Unfortunately, the following tour did not go as well.
My mom and I went on a very similar, yet not as graciously-given tour and met with the head English professor just as we had in Hastings. But this man was no Dr. Antje Anderson. When I told him I wanted to be a writer he scoffed and said, "so what do you really want to do?"
My mother and I both sat there dumbfounded. Noticing the hesitation, he followed with, "Well, you know, what do actually want to do? You can't earn money as a writer. You need a real job."
Let me humbly remind you that this man is the head of the English Department. Yikes?
Yikes. But this is not the only time I've had this interaction. Writers make no money. Literature is not essential. English is a useless major.
I've heard it all before and I'm here to tell you that such a statement is simply a fallacy. English is not a useless major. Why? Well, let me say this: literally everybody at any point in their life will need to know how to write.
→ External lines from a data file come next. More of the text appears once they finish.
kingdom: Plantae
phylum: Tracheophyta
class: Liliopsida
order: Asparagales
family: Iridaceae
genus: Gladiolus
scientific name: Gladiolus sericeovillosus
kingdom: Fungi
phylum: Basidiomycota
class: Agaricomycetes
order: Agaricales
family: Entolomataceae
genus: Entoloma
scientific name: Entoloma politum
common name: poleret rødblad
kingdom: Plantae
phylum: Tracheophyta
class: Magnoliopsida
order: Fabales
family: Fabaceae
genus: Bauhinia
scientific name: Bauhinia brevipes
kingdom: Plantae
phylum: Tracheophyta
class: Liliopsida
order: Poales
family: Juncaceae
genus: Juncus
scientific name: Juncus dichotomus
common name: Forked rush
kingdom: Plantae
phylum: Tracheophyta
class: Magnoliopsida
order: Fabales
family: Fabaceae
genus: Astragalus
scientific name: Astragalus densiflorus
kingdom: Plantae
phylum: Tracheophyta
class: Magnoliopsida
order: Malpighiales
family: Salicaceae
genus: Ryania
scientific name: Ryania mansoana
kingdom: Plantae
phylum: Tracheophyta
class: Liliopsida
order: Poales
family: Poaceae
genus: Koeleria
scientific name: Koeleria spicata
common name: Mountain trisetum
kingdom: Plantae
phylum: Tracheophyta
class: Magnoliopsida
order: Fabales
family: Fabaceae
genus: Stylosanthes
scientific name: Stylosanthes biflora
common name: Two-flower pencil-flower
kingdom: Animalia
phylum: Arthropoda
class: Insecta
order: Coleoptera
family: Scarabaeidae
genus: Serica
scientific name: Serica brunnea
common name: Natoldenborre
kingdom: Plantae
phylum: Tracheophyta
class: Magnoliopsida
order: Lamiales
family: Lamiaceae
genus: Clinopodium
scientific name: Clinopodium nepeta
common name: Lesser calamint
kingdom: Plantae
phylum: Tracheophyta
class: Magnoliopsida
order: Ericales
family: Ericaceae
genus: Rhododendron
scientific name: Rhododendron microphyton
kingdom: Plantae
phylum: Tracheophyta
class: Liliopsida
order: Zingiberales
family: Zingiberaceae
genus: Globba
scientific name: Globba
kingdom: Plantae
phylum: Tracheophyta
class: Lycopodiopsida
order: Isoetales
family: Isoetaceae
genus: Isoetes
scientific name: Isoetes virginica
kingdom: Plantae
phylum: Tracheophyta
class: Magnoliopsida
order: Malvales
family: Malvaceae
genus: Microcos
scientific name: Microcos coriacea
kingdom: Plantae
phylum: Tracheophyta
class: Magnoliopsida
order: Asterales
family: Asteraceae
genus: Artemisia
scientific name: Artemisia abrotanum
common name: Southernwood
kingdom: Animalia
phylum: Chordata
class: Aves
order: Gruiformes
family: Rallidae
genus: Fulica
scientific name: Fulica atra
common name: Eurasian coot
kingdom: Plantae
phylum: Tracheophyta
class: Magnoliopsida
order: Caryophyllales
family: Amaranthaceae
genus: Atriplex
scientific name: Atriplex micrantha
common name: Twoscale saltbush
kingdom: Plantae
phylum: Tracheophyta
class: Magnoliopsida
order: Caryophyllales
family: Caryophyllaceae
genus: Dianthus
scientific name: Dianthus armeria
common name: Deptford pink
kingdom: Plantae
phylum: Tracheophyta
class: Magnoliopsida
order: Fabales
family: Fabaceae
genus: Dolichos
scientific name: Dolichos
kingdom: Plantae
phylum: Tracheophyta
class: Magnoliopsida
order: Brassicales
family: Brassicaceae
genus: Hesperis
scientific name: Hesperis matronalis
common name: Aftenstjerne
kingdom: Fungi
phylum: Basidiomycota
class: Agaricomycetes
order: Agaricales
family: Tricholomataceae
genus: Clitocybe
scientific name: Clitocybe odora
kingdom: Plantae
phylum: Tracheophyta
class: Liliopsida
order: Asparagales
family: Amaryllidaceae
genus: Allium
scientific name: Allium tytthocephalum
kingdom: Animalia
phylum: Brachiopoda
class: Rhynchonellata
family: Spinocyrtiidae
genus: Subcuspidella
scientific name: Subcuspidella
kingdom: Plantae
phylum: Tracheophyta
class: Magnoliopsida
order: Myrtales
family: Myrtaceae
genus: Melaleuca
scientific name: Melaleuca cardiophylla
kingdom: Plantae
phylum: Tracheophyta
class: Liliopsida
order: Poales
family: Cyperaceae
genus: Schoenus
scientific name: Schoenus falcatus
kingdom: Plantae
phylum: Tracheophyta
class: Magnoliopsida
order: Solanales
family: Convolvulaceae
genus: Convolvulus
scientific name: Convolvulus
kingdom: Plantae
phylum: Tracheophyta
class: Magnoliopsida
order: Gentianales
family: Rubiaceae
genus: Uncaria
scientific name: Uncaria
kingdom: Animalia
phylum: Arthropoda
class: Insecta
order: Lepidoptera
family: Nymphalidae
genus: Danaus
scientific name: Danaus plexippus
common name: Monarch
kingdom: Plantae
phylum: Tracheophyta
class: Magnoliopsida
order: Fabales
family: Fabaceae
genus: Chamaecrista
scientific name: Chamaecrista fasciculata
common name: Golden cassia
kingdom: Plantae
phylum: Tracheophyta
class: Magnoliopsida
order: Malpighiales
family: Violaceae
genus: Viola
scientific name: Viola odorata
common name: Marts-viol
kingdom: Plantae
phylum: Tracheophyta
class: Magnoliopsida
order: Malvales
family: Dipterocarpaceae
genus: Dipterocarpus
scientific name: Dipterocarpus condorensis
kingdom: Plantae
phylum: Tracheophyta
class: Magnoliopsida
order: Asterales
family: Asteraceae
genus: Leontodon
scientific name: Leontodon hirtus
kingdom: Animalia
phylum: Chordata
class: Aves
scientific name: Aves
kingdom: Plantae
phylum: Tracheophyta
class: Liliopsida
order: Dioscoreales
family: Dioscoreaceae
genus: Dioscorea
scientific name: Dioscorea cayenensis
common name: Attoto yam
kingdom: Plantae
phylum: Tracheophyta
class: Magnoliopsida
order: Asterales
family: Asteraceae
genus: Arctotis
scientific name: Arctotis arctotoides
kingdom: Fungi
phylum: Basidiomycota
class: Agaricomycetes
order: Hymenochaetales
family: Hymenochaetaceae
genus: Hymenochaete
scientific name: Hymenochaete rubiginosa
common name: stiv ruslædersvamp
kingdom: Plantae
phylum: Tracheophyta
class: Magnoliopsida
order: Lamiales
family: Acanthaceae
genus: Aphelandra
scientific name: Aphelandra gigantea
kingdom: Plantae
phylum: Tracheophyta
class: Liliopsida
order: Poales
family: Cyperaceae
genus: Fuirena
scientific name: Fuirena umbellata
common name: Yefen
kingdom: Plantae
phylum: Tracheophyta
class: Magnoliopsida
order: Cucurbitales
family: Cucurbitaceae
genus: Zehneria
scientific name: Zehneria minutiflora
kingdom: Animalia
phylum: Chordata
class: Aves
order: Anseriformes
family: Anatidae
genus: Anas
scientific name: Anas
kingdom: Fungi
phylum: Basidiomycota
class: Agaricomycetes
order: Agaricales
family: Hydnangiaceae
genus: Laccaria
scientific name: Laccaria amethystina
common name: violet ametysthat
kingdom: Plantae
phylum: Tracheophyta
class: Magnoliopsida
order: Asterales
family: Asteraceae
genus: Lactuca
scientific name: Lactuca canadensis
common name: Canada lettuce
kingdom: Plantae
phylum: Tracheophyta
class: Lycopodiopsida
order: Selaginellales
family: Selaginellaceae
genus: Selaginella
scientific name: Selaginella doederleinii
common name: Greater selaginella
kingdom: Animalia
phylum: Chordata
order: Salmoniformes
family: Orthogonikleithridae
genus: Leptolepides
Everybody. Furthermore, everyone will need to know how to write well. Whether it's for research proposals, marketing designs, teaching plans, rhetoric, or entertainment, everyone will have to write sometime in any career. And in order to do so successfully, that composition class you complained about taking freshman year will come in handy.
As for my case, reading will never go out of style and thus, writing for entertainment purposes won't either. Since the dawn of time people have been telling stories. People then shared them, modified them, rewrote them, pulled ideas from them, and from that, literature was formed. Every religion has some form of holy text, every civilization has their own myths and legends, every person has voluntarily sat down to enjoy a book at one point in their life. People have been entertained by stories for millions and millions of years, it is not an art that is going to die. In fact, it's an art that is bound to grow and flourish forever within its limitless reach.
I want to be part of that. I want to be like Shakespeare, Virgil, JK Rowling. I want to write tragedies, comedies, fiction, nonfiction. I want to create universes, characters, lives, dimensions. I want to put love, sadness, anger, and every emotion between into a sentence.
I want to write the sentences that people tattoo onto their bodies, the words that people write down on notebook paper and stick in their wallets. I want to write endings that make peoples' toes curl. I want to thread humanity into strings of letters, words, and sentences. I want to invoke catharsis in the hearts of all my readers and write stories that they will never be able to forget. That's a desire that will never ever go out of style, and that's why I'm an English major.